The years that followed were a mixture of success and failure. Bills to
reduce overcrowding on slave ships were passed. A "toothless" compromise calling
for "gradual abolition" passed in 1792. A bill to outlaw the use of British
ships in the slave trade failed in 1794. A bill to prohibit British subjects
from aiding or abetting the slave trade to the French colonies passed in 1806.
Yet, bills designed to outright abolish the slave trade failed numerous times
over a forty year period.
Finally, on July 26, 1833, just three days before Wilberforce’s death, a bill
to abolish slavery was passed by Parliament. His fifty year struggle to end
slavery in the British Empire was won posthumously.
Thus, if it is true that confession is food for the soul, the British people
have now publicly made their confession. What remains now is for Americans to
make the same cathartic confession, telling the powerful story of slavery and
emancipation in our own country. Unfortunately, while it is a story that demands
to be told, it is a story that Hollywood filmmakers will likely ignore because
it would be entirely too damaging, perhaps even fatal, to the Democratic
Party.
For example, it was Democrats, northern and southern, who insisted that black
slaves be counted as just three fifths of a person. It was Democrats, northern
and southern, who enacted the Fugitive Slave Laws of 1793 and 1854 and who gave
new life to the pro-slavery movement with the enactment of the Missouri
Compromise and the Kansas-Nebraska Act. It was Democrats, northern and southern,
who opposed the ratification of the 13th, 14th, and
15th Amendments, outlawing slavery and giving blacks full citizenship
and voting rights, and who opposed the Civil Rights Acts of 1866 and 1875. It
was Democrats, northern and southern, who embraced the Ku Klux Klan as the
party’s own paramilitary arm, achieving through terror, arson, and murder, that
which they could no longer achieve within the law.

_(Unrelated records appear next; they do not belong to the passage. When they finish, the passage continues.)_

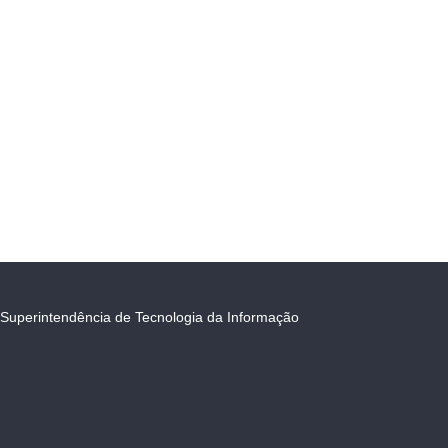
Superintendência de Tecnologia da Informação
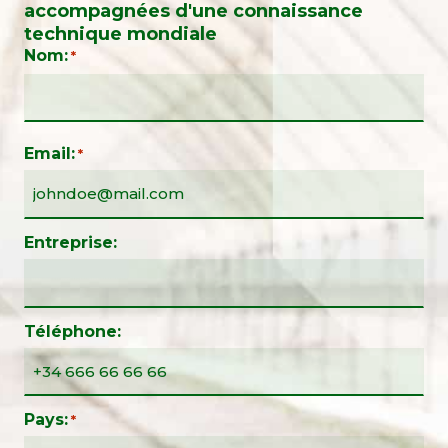
accompagnées d'une connaissance
technique mondiale
Nom:
*
Email:
*
Entreprise:
Téléphone:
Pays:
*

It was Democrats who enacted Black Codes, denying African Americans the same
constitutional rights and privileges afforded to whites, and it was Democrats
who enacted the Jim Crow laws, restricting the use of public accommodations by
blacks. It was not until the presidency of Lyndon Baines Johnson, in the 1960s,
when Democrats began to see African Americans as a potentially valuable voting
bloc, that the party embraced equality and economic security for black
citizens.
All of these things are part of our history, but if one were to ask the
average black man-on-the-street to recite a credible history of the black man in
America, few would be able to do so. Whatever black history is taught in our
public schools and on our college campuses has been written by and is being
taught by individuals who value political success at the polls above all else.
They understand that, if African Americans were to vote in roughly the same
proportions as the rest of the population (53-47 percent for Democrats over
Republicans, or vice versa), Democratic strength in the U.S. Congress and the
state legislatures would be reduced by half, or more, and the election of a
Democrat president would be nothing more than a forlorn hope.
But truth is truth and it cannot be suppressed forever… no matter whose ox
might be gored. If actor Mel Gibson had the courage to produce and film The
Passion of the Christ, perhaps there is also someone in Hollywood with the
courage to produce a film titled, Amazing Grace – The American Sequel.